Show that (n(n+1))/2 ≤ C2(n^2) is true
(n(n+1))/2 ≤ C2(n^2)
(n+1)/2 ≤ C2(n)
n+1 ≤ 2 C2(n)
n+1 ≤ 2(n)
1 ≤ 2n-n
1 ≤ n(2-1) = n
1≤ n
Also, we know this to be true since n ≥ no = 1
Hence by 1, 2 and 3, θ(n^2 )= (n(n+1))/2 is true since
0 ≤ C1(n^2) ≤ (n(n+1))/2 ≤ C2(n^2) for all n ≥ no
Tell me what you thing guys... I'm trying to understand this material and would like y'alls input!
You seem to be implementing the insertion sort algorithm, which Wikipedia claims is O(N2).
Generally, you break down components based off your variable N rather than your constant C when dealing with Big-O. In your case, all you need to do is look at the loops.
Your two loops are (worse cases):
for j=2 to length[A]
i=j-1
while i > 0
/*action*/
i=i-1
The outer loop is O(N), because it directly relates to the number of elements.
Notice how your inner loop depends on the progress of the outer loop. That means that (ignoring off-by-one issues) the inner and outer loops are related as follows:
j's inner
value loops
----- -----
2 1
3 2
4 3
N N-1
----- -----
total (N-1)*N/2
So the total number of times that /*action*/ is encountered is (N2 - N)/2, which is O(N2).

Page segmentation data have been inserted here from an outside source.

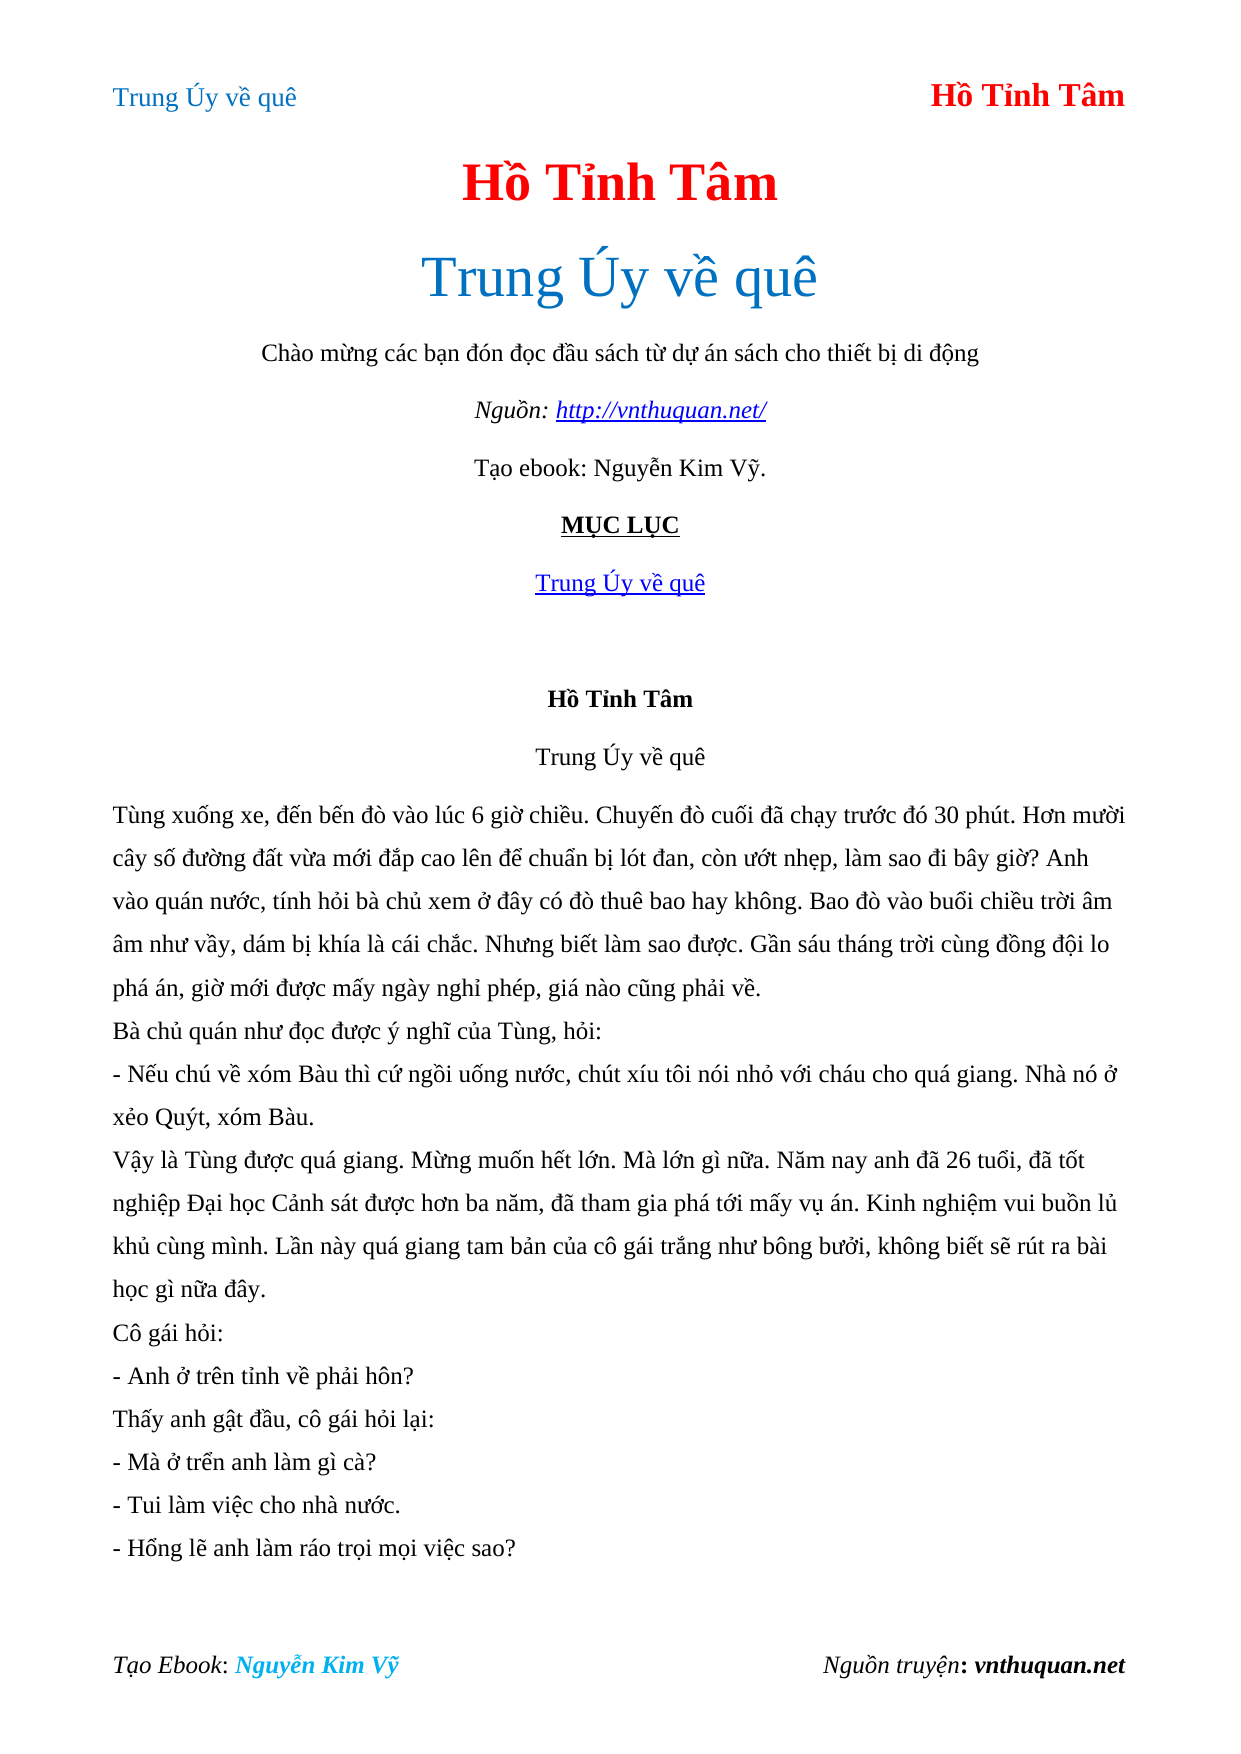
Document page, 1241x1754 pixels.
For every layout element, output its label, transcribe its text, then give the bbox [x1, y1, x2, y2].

text MỤC LỤC [112, 511, 1128, 539]
text Hồ Tỉnh Tâm [112, 150, 1128, 212]
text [112, 800, 1128, 1562]
text Trung Úy về quê [112, 568, 1128, 597]
text Hồ Tỉnh Tâm [112, 684, 1128, 713]
text Trung Úy về quê [112, 742, 1128, 771]
text Trung Úy về quê [112, 241, 1128, 308]
text Chào mừng các bạn đón đọc đầu sách từ dự án sách cho thiết bị di động Nguồn: http://vnthuquan.net/ Tạo ebook: Nguyễn Kim Vỹ. [112, 338, 1128, 481]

Looking at the number of nested loops isn't the best way to go about getting a solution. It's better to look at the "work" that's being done in the code, under a heavy load N. For example,
for(int i = 0; i < a.size(); i++)
{
for(int j = 0; j < a.size(); j++)
{
// Do stuff
i++;
}
}
is O(N).
A function f is in Big-Theta of g if it is both in Big-Oh of g and Big-Omega of g. The worst case happens when the data A is monotonically decreasing function. Then, for every iteration of the outer loop, the while loop executes. If each statement contributed a time value of 1, then the total time would be 5*(1 + 2 + ... + n - 2) = 5*(n - 2)*(n - 1) / 2. This gives a quadratic dependence on the data. However, if the data A is a monotonically increasing sequence, the condition A[i] > key will always fail. Thus the outer loop executes in constant time, N - 3 times. The best case of f then has a linear dependence on the data. For the average case, we take the next number in A and find its place in the sorting that has previously occurred. On average, this number will be in the middle of this range, which implies the inner while loop will run half as often as in the worst case, giving a quadratic dependence on the data.
Big O (basically) about how many times the elements in your loop will be looked at in order to complete a task.
For example, a O(n) algorithm will iterate through every element just once.
A O(1) algorithm will not have to iterate through every element at all, it will know exactly where in the array to look because it has an index. An example of this is an array or hash table.
The reason a loop inside of a loop is O(n^2) is because every element in the loop has to be iterated over itself ^2 times. Changing the type of the loop has nothing to do with it since it's about # of iterations essentially.
There are approaches to algorithms that will allow you to reduce the number of iterations you need. An example of these are "divide & conquer" algorithms like Quicksort, which if I recall correctly is O(nlog(n)).
It's tough to come up with a better alternative to your example without knowing more specifically what you're trying to accomplish.